Merklemap Crawler

Overview

The Merklemap crawler is an automated web crawling robot that browses the web to gather publicly available data related to website security configurations. Its purpose is to assess the overall adoption of security best practices across a representative sample of websites.

How it Works

The Merklemap crawler uses standard web crawling techniques to visit a large number of public websites across the internet. As it crawls each site, it passively observes and records security-related configurations, such as:

Use of HTTPS vs non-secure HTTP
Presence of security-related HTTP headers
JavaScript library versions referenced in public code
Caching and content security policies

The crawler aggregates and anonymizes data to identify trends and patterns in the implementation of common security settings across websites. This allows it to gauge the general state of web security hygiene.

Privacy and Ethics

The Merklemap crawler is designed to gather only publicly available information and does not circumvent any access controls or authentication. It does not attempt to actively probe for vulnerabilities or conduct any unauthorized testing.

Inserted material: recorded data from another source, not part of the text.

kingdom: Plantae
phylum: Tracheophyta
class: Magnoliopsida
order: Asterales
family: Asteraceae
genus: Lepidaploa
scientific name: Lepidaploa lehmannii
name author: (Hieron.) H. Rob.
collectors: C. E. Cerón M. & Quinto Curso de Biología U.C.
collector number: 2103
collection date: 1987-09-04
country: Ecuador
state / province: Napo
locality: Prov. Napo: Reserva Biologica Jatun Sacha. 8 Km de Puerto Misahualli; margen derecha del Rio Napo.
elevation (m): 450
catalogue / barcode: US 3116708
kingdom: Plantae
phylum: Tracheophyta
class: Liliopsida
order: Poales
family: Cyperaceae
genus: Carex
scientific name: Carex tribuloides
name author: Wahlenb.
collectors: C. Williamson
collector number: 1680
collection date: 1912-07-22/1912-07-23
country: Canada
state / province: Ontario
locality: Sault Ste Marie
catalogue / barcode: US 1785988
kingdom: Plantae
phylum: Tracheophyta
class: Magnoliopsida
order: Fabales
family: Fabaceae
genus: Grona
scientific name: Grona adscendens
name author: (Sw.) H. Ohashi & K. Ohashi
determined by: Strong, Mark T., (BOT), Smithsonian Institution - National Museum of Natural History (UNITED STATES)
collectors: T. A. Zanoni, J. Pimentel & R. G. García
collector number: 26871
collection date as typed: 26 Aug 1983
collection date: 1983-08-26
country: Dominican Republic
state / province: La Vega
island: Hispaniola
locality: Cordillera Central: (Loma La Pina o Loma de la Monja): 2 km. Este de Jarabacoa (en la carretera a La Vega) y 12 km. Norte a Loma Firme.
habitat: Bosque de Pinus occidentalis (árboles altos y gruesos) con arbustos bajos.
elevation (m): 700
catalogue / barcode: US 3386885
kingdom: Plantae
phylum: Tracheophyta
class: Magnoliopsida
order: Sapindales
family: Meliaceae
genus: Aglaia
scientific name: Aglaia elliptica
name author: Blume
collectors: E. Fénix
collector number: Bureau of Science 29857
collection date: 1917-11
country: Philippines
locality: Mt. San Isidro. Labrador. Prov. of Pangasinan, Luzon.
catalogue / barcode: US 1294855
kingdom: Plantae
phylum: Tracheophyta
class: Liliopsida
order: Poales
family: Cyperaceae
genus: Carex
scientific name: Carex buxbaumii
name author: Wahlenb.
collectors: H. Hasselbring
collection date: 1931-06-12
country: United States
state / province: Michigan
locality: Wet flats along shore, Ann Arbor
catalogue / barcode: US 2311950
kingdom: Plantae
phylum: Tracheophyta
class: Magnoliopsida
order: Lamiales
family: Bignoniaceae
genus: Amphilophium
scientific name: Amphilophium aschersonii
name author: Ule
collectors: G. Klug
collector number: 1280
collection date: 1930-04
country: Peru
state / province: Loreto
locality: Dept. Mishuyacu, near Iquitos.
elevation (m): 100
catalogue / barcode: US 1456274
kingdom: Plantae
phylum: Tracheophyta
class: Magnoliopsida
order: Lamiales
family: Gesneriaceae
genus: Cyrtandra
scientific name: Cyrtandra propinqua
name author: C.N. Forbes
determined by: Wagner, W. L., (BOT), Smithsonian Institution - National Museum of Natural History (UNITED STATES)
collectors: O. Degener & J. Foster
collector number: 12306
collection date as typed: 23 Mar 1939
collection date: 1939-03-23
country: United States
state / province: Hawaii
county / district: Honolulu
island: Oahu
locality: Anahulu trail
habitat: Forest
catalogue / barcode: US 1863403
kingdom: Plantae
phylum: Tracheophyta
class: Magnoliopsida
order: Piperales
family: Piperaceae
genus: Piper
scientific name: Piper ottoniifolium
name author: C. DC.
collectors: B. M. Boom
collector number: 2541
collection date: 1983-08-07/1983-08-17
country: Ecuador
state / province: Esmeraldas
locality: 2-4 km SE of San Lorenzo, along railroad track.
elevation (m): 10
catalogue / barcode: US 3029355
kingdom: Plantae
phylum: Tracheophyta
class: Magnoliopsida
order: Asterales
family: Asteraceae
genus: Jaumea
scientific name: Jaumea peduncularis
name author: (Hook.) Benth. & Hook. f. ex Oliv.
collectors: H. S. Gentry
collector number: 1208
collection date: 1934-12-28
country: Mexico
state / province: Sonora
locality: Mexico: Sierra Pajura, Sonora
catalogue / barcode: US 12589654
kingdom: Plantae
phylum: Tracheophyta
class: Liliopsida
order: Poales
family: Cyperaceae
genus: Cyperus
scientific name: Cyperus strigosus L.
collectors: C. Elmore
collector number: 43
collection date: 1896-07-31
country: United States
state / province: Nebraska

All data collected is anonymized and aggregated before use in security analysis reporting. No data on individual websites is retained or published.

Controlling Crawling with Robots.txt

Website owners can control how the Merklemap crawler interacts with their site using the robots.txt file. To exclude the Merklemap crawler from your website, add the following line to your robots.txt:

User-agent: MerklemapBot
Disallow: /

This will instruct the Merklemap crawler not to visit any pages on the domain. If no crawl instructions are specified for the MerklemapBot user agent, the crawler will follow the default rules specified for Googlebot or the generic * user agent.